### TASK GOAL
Repeat every line of each record below word for word.

### SUPPLIED RECORDS
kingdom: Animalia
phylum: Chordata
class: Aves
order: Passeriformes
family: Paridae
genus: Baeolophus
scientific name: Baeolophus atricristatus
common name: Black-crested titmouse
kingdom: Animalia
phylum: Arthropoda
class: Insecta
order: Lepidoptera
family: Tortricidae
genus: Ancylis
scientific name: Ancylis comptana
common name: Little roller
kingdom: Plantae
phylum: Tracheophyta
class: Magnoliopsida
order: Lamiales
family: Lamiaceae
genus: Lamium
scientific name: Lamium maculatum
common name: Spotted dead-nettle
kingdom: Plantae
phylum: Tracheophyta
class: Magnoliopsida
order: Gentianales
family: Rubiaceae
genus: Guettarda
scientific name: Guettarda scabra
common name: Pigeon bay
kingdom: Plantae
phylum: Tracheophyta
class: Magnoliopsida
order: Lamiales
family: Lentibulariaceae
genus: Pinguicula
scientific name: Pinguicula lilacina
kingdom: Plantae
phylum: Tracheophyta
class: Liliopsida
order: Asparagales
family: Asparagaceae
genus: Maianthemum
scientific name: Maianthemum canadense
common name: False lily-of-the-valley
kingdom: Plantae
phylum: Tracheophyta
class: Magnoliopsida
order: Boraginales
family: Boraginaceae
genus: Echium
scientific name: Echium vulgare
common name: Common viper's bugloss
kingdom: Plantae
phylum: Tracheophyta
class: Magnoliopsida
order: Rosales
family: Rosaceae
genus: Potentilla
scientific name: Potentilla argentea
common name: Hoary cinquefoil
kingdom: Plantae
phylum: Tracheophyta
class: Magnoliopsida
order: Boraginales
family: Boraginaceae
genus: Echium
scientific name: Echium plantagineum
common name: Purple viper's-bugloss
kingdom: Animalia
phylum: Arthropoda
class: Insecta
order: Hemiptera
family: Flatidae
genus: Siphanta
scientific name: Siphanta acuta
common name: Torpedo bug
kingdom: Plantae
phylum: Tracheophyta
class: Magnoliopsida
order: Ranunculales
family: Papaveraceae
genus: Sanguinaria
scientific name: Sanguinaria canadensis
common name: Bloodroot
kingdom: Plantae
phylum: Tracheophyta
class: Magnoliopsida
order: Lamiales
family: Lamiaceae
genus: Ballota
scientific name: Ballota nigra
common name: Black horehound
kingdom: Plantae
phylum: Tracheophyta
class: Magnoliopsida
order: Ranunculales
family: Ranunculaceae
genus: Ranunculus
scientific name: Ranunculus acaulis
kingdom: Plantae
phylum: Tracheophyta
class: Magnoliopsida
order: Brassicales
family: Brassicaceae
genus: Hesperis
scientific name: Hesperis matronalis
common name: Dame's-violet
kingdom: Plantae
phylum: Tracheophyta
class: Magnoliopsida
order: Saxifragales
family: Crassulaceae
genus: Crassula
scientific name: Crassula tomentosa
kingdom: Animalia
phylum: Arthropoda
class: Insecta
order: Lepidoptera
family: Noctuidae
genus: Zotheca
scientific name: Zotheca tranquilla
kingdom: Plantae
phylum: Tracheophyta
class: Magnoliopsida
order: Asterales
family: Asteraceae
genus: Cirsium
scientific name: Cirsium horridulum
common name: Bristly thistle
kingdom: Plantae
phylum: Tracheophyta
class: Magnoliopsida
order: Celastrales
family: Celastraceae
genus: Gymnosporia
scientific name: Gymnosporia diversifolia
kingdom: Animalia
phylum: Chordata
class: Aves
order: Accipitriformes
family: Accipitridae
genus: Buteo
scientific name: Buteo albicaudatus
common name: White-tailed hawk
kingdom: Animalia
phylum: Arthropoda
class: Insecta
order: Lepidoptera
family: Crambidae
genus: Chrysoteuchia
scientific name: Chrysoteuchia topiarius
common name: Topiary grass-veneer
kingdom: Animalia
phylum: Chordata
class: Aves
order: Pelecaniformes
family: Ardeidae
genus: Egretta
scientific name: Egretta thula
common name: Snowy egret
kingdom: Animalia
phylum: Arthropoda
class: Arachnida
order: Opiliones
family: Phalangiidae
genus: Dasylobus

### SOLUTION FOR THIS TASK
kingdom: Animalia
phylum: Chordata
class: Aves
order: Passeriformes
family: Paridae
genus: Baeolophus
scientific name: Baeolophus atricristatus
common name: Black-crested titmouse
kingdom: Animalia
phylum: Arthropoda
class: Insecta
order: Lepidoptera
family: Tortricidae
genus: Ancylis
scientific name: Ancylis comptana
common name: Little roller
kingdom: Plantae
phylum: Tracheophyta
class: Magnoliopsida
order: Lamiales
family: Lamiaceae
genus: Lamium
scientific name: Lamium maculatum
common name: Spotted dead-nettle
kingdom: Plantae
phylum: Tracheophyta
class: Magnoliopsida
order: Gentianales
family: Rubiaceae
genus: Guettarda
scientific name: Guettarda scabra
common name: Pigeon bay
kingdom: Plantae
phylum: Tracheophyta
class: Magnoliopsida
order: Lamiales
family: Lentibulariaceae
genus: Pinguicula
scientific name: Pinguicula lilacina
kingdom: Plantae
phylum: Tracheophyta
class: Liliopsida
order: Asparagales
family: Asparagaceae
genus: Maianthemum
scientific name: Maianthemum canadense
common name: False lily-of-the-valley
kingdom: Plantae
phylum: Tracheophyta
class: Magnoliopsida
order: Boraginales
family: Boraginaceae
genus: Echium
scientific name: Echium vulgare
common name: Common viper's bugloss
kingdom: Plantae
phylum: Tracheophyta
class: Magnoliopsida
order: Rosales
family: Rosaceae
genus: Potentilla
scientific name: Potentilla argentea
common name: Hoary cinquefoil
kingdom: Plantae
phylum: Tracheophyta
class: Magnoliopsida
order: Boraginales
family: Boraginaceae
genus: Echium
scientific name: Echium plantagineum
common name: Purple viper's-bugloss
kingdom: Animalia
phylum: Arthropoda
class: Insecta
order: Hemiptera
family: Flatidae
genus: Siphanta
scientific name: Siphanta acuta
common name: Torpedo bug
kingdom: Plantae
phylum: Tracheophyta
class: Magnoliopsida
order: Ranunculales
family: Papaveraceae
genus: Sanguinaria
scientific name: Sanguinaria canadensis
common name: Bloodroot
kingdom: Plantae
phylum: Tracheophyta
class: Magnoliopsida
order: Lamiales
family: Lamiaceae
genus: Ballota
scientific name: Ballota nigra
common name: Black horehound
kingdom: Plantae
phylum: Tracheophyta
class: Magnoliopsida
order: Ranunculales
family: Ranunculaceae
genus: Ranunculus
scientific name: Ranunculus acaulis
kingdom: Plantae
phylum: Tracheophyta
class: Magnoliopsida
order: Brassicales
family: Brassicaceae
genus: Hesperis
scientific name: Hesperis matronalis
common name: Dame's-violet
kingdom: Plantae
phylum: Tracheophyta
class: Magnoliopsida
order: Saxifragales
family: Crassulaceae
genus: Crassula
scientific name: Crassula tomentosa
kingdom: Animalia
phylum: Arthropoda
class: Insecta
order: Lepidoptera
family: Noctuidae
genus: Zotheca
scientific name: Zotheca tranquilla
kingdom: Plantae
phylum: Tracheophyta
class: Magnoliopsida
order: Asterales
family: Asteraceae
genus: Cirsium
scientific name: Cirsium horridulum
common name: Bristly thistle
kingdom: Plantae
phylum: Tracheophyta
class: Magnoliopsida
order: Celastrales
family: Celastraceae
genus: Gymnosporia
scientific name: Gymnosporia diversifolia
kingdom: Animalia
phylum: Chordata
class: Aves
order: Accipitriformes
family: Accipitridae
genus: Buteo
scientific name: Buteo albicaudatus
common name: White-tailed hawk
kingdom: Animalia
phylum: Arthropoda
class: Insecta
order: Lepidoptera
family: Crambidae
genus: Chrysoteuchia
scientific name: Chrysoteuchia topiarius
common name: Topiary grass-veneer
kingdom: Animalia
phylum: Chordata
class: Aves
order: Pelecaniformes
family: Ardeidae
genus: Egretta
scientific name: Egretta thula
common name: Snowy egret
kingdom: Animalia
phylum: Arthropoda
class: Arachnida
order: Opiliones
family: Phalangiidae
genus: Dasylobus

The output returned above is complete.